• The task
Find every line in the records below that contains the word "value" and copy each one out. Case counts.

• Given records
%%

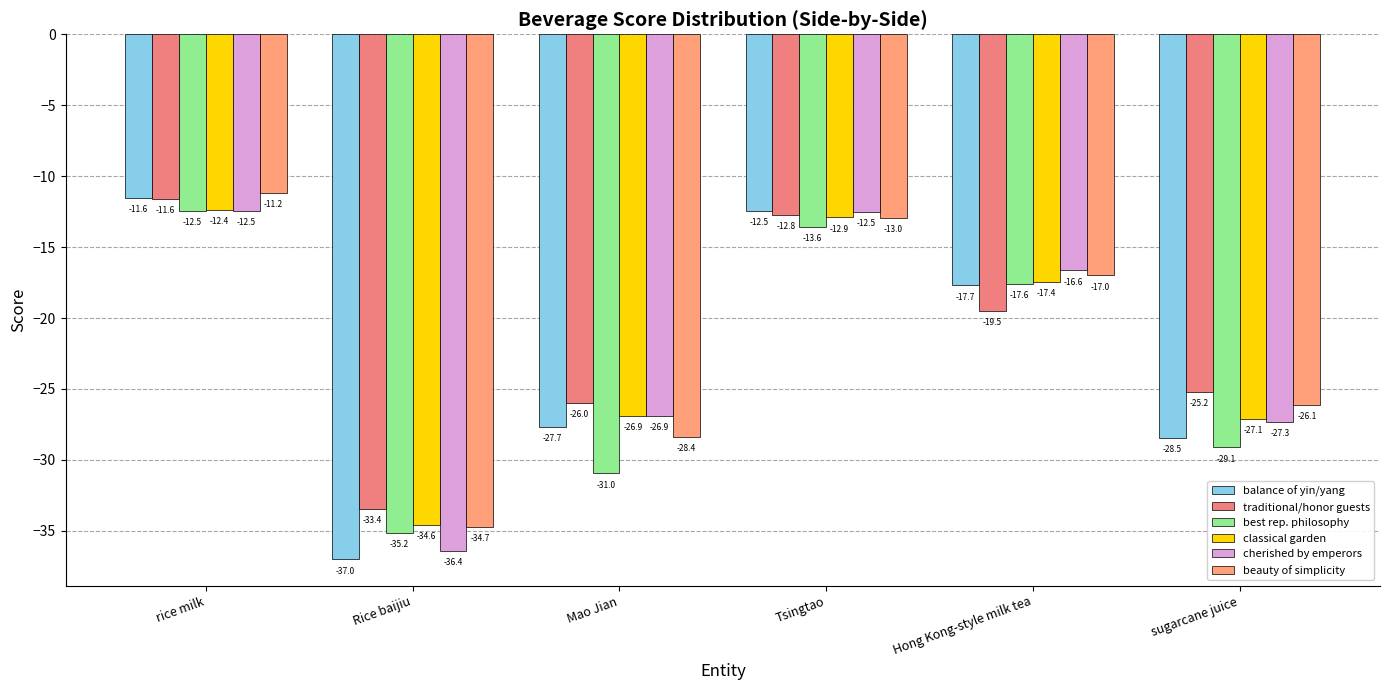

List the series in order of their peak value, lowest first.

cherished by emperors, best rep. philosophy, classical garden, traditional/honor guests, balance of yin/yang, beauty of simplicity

%%
%%

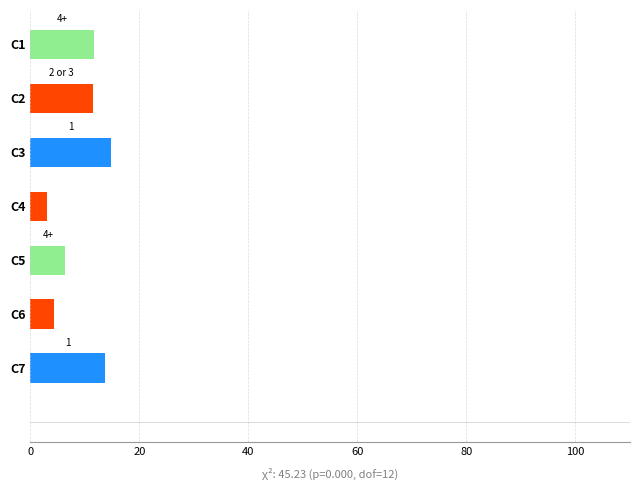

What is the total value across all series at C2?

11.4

%%
%%

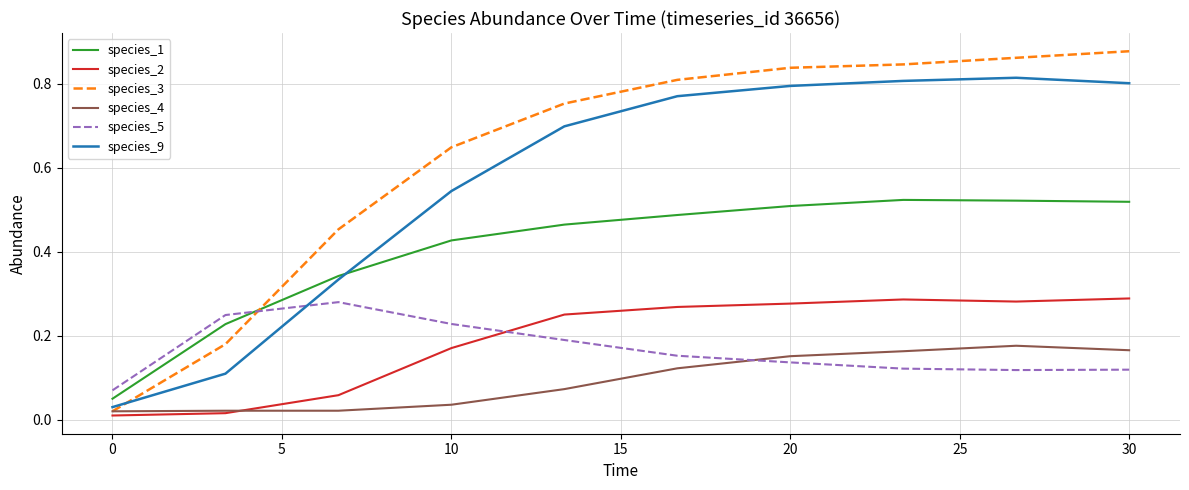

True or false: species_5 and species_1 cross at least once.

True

%%

• Answer section
List the series in order of their peak value, lowest first.
What is the total value across all series at C2?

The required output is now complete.